Coverage that applies to accounts for informal and formal revocable trusts is based only on the number of beneficiaries and does not include the owners (who, in the eyes of the FDIC, could establish single or joint accounts to obtain their own coverage under another category). Also, each beneficiary’s interests in each and every revocable trust account held at a financial institution by the same owner are generally subject to one basic coverage limit (temporarily $250,000).
(a) Informal Trust Accounts—Deposit insurance coverage for an informal trust account is determined by multiplying the number of beneficiaries named on the account by $250,000. Note that the beneficiaries must be specifically named in the deposit account records of the insured financial institution.
For example: Jill has an account that is POD to her two children. The account has a balance of $500,000. Assuming Jill has no other revocable trust accounts naming the same beneficiaries, the available insurance coverage is $500,000, because there are two beneficiaries (Jane’s children) named on the account.
Let’s look at another example with the same facts, but say that Jill also has a single ownership account with $275,000. Jill is entitled to $250,000 of insurance coverage on the single account, in addition to $500,000 coverage on her POD account. Only the excess $25,000 held in the single account is not insured.
(b) Formal Trust Accounts—The rules for formal trust accounts have generated confusion over the years. As a result, the FDIC Board of Governors adopted an interim regulation on Sept. 26, 2008, to try and simplify the coverage rules on these accounts. This regulation was revised on Oct. 8, 2008, and more revisions may be needed to resolve remaining questions.
Coverage for formal trusts is provided on a “per beneficiary” basis. The prior rules limited coverage to beneficiaries consisting of the account owner’s spouse, children, grandchildren, parents and siblings. The new, interim rules delete this requirement and extend coverage to any individual or non-profit organization. But note that the FDIC definition of a “beneficiary” is limited, and may still exclude some individuals or charities named in many common types of trusts. More on that later.
The interim regulation describes two different coverage rules. The description in the regulation does not match the discussion provided by the FDIC on its web site, but we think that we’ve captured the concepts intended by the FDIC in this summary:
• Five or fewer beneficiaries—For each trust with five or fewer “beneficiaries” (as defined for FDIC purposes), the maximum coverage at any given financial institution is determined by multiplying the number of different “beneficiaries” (as defined for FDIC purposes) by the basic coverage limit (temporarily $250,000).

++++++

#### [Exercises]
1 - In the deposit insurance excerpt, on what date did the FDIC Board of Governors adopt the interim regulation on formal trust accounts?
2 - Condense the deposit insurance excerpt's paragraph beginning "Coverage for formal trusts is provided" into a short bulleted list that keeps its main facts.
3 - From the deposit insurance excerpt, reproduce the passage that opens with the words containing "(b) Formal Trust" and closes with "on that later.".

(Data entries)
++++++

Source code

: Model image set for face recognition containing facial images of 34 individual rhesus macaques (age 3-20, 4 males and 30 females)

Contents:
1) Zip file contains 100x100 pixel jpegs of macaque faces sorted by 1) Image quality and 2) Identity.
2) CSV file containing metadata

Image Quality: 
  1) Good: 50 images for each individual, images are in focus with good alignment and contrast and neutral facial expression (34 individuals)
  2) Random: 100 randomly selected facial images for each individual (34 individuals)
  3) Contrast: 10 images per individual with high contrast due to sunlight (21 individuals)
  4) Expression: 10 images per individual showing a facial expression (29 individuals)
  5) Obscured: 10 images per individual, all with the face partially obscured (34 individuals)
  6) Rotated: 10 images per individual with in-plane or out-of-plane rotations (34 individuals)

++++++

#### [Outputs for the tasks]
1 - Sept. 26, 2008.

2 -
- Formal trust coverage is provided per beneficiary.
- The prior rules limited beneficiaries to the owner's spouse, children, grandchildren, parents and siblings.
- The new interim rules remove that limit and extend coverage to any individual or non-profit organization.
- The FDIC definition of "beneficiary" is still limited and may exclude some individuals or charities named in common types of trusts.

3 -
(b) Formal Trust Accounts—The rules for formal trust accounts have generated confusion over the years. As a result, the FDIC Board of Governors adopted an interim regulation on Sept. 26, 2008, to try and simplify the coverage rules on these accounts. This regulation was revised on Oct. 8, 2008, and more revisions may be needed to resolve remaining questions.
Coverage for formal trusts is provided on a “per beneficiary” basis. The prior rules limited coverage to beneficiaries consisting of the account owner’s spouse, children, grandchildren, parents and siblings. The new, interim rules delete this requirement and extend coverage to any individual or non-profit organization. But note that the FDIC definition of a “beneficiary” is limited, and may still exclude some individuals or charities named in many common types of trusts. More on that later.